In such situations, therefore, it may be advantageous to use a variable-displacement pump, which will only create the amount of flow actually needed to move the actuator at the required speed. Although the pump itself will be more complicated, and therefore more expensive, in most cases it will be a cost-effective solution by virtue of the lower energy consumption and the reduced heat generation.

the right-hand side is fed with pressure from the pump outlet port and tends to push the ring towards the zero-flow position. This, however, is resisted by an adjustable spring on the left-hand side. Therefore, the pump is held at maximum flow until the outlet pressure is high enough to compress the spring, allowing the control piston to start reducing the pump flow rate. The flow rate will then reduce to a level that is sufficient to maintain the outlet pressure at the setting of the spring.

The use of a circular cam ring means that, unlike the fixed-displacement vane pump, the variable-displacement version is no longer balanced from the point of view of internal pressure forces. In practice this limits the maximum pressure capability of the pump, typically up to approximately 210 bar (3000 psi). However, the design does provide a relatively low-cost, low-noise variable-displacement pump that is ideally suited to applications such as machine tools and food machinery.
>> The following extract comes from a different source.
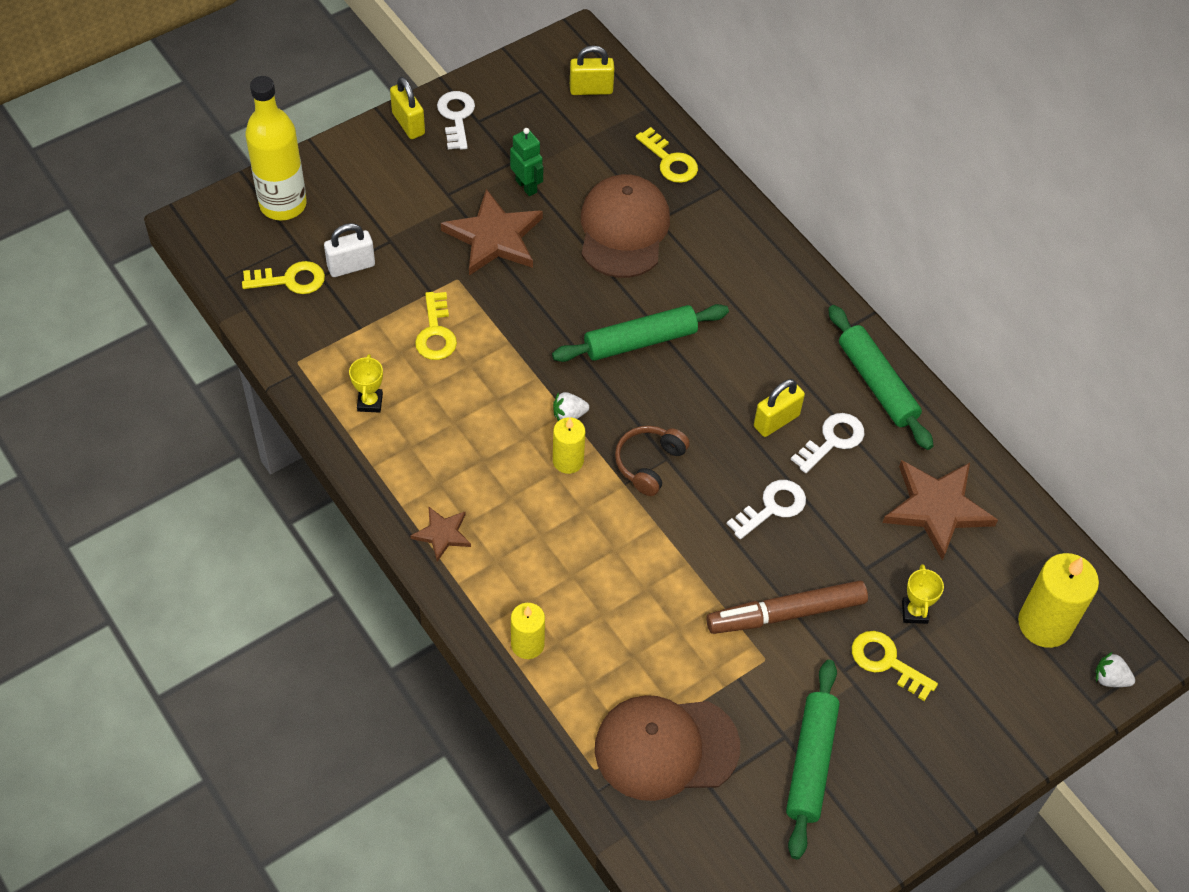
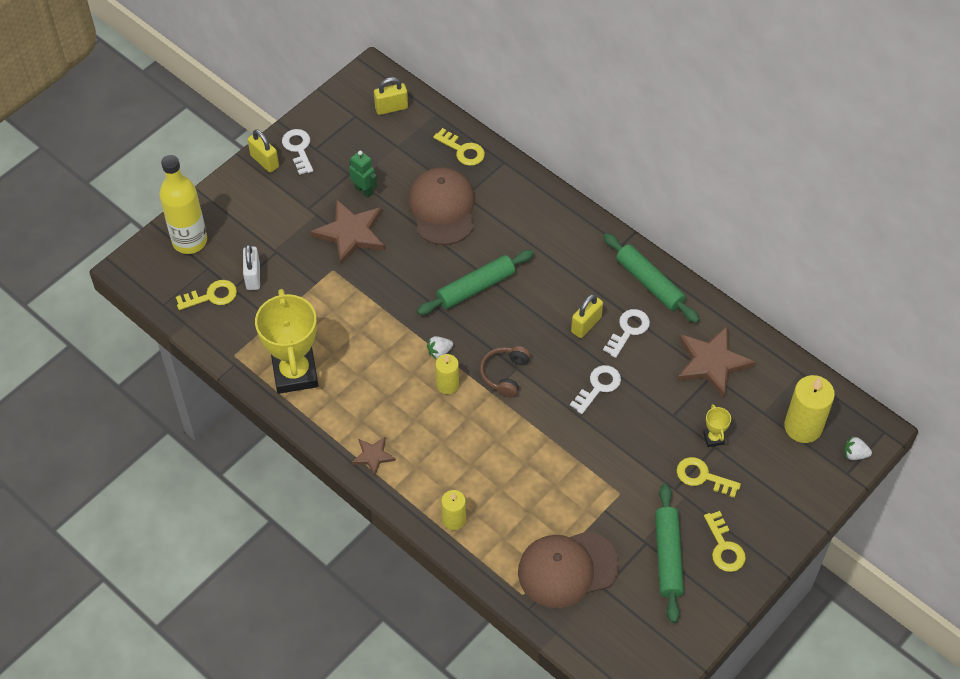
camera: 10 degrees left, 0 degrees up
(351, 266) = (253, 276): white padlock -> white padlock turned 60 degrees counterclockwise
(370, 402) = (295, 373): yellow trophy -> yellow trophy, size x2.43
(436, 333) = (328, 312): yellow key -> yellow key (724, 547)
(786, 613) = (626, 458): brown marker -> none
Variable-displacement piston pumps

A typical variable-displacement axial piston pump is illustrated in Fig.  2.37. The pump works on the same principle as the fixed-displacement version except that the swashplate can now be tilted to different angles, which varies the stroke length of each piston as it rotates, and hence the output flow of the pump. When the swashplate is perpendicular to the drive shaft the flow will be zero, but when tilted to its maximum angle (typically 18–20°) the flow will be at a maximum.

CONTROL PISTON

COMPENSATOR VALVE SPOOL

Fig. 2.37 Variable-displacement axial piston pump (Image courtesy of Eaton Corp.)
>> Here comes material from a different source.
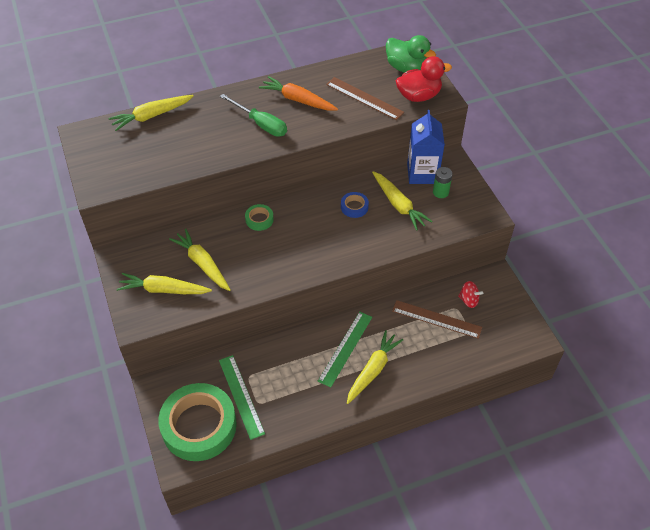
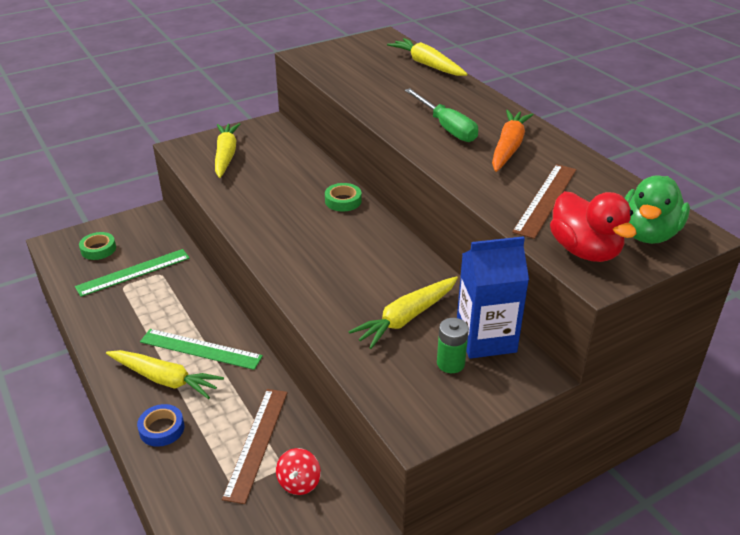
camera: 80 degrees right, 15 degrees down
(199, 426) = (98, 249): green tape -> green tape, size x0.41
(202, 264) = (265, 173): yellow carrot -> none
(260, 124) = (446, 127): green screwdriver -> green screwdriver turned 60 degrees counterclockwise
(354, 207) = (388, 275): blue tape -> blue tape (162, 429)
Normally a control piston at the top of the pump case is used to tilt the swashplate to the required angle, although in some cases the swashplate can be moved mechanically or electrically. A spring, together with the internal forces acting on the swashplate, tends to move the swashplate to the maximum angle (maximum flow) position so that, when pressurised, the control piston will extend and act to reduce the flow of the pump. The fluid pressure inside the control piston is, in turn, DEFINITION

A variable-displacement pump that reduces its flow at a predetermined pressure is known as a pressure- compensated pump.

regulated by an adjustable pressure-compensator valve mounted on the rear of the pump.

When the pump outlet pressure is less than the setting of the spring in the compensator valve, the spool remains pushed upwards to connect the fluid in the control piston to tank via the pump case. The swashplate then moves to the maximum angle and the pump provides maximum flow. When the outlet pressure rises to the spring setting, however, the spool is pushed down, and fluid under high pressure enters the control piston to start to de-stroke the pump.

As with the variable-displacement vane pump, the pump flow will reduce to a level where the outlet pressure is maintained at the setting of the spring in the compensator valve. If the pump outlet is blocked (e.g. by a closed port directional valve), the pump flow reduces to virtually zero – just sufficient to maintain leakage in the system. If the pump outlet is restricted (but not blocked completely), the pump produces whatever flow the restriction can pass at the pressure setting of the compensator valve.

The same general principle applies to variable-displacement bent-axis piston pumps (Fig 2.38). In this case the angle of the cylinder block can again be varied to change the piston stroke and hence the pump flow. However, the control piston this time is mounted on the rear of the pump and tilts the cylinder block by means of a link rod.

MAXIMUM-DISPLACEMENT ADJUSTMENT

Fig. 2.38 Variable-displacement bent-axis piston pump

With variable-displacement pumps there is normally an option to limit the maximum flow of the pump by means of fixed or adjustable stops, which prevent the cam ring, swashplate or cylinder block moving to its maximum flow position. So, by using a variable-displacement pump in conjunction with a flow-control valve, the system is now more efficient in that the pump will only produce the required flow rate as set by the flow control, and no flow will be wasted over the relief valve (Fig. 2.39).

WARNING A pump relief valve is often required in conjunction with a pressure-compensated variable-displacement pump in order to relieve peak pressures and also to provide protection should the control piston or its control valve jam. However, the pressure-relief valve should normally be set at least 20 bar (300psi) higher than the compensator setting.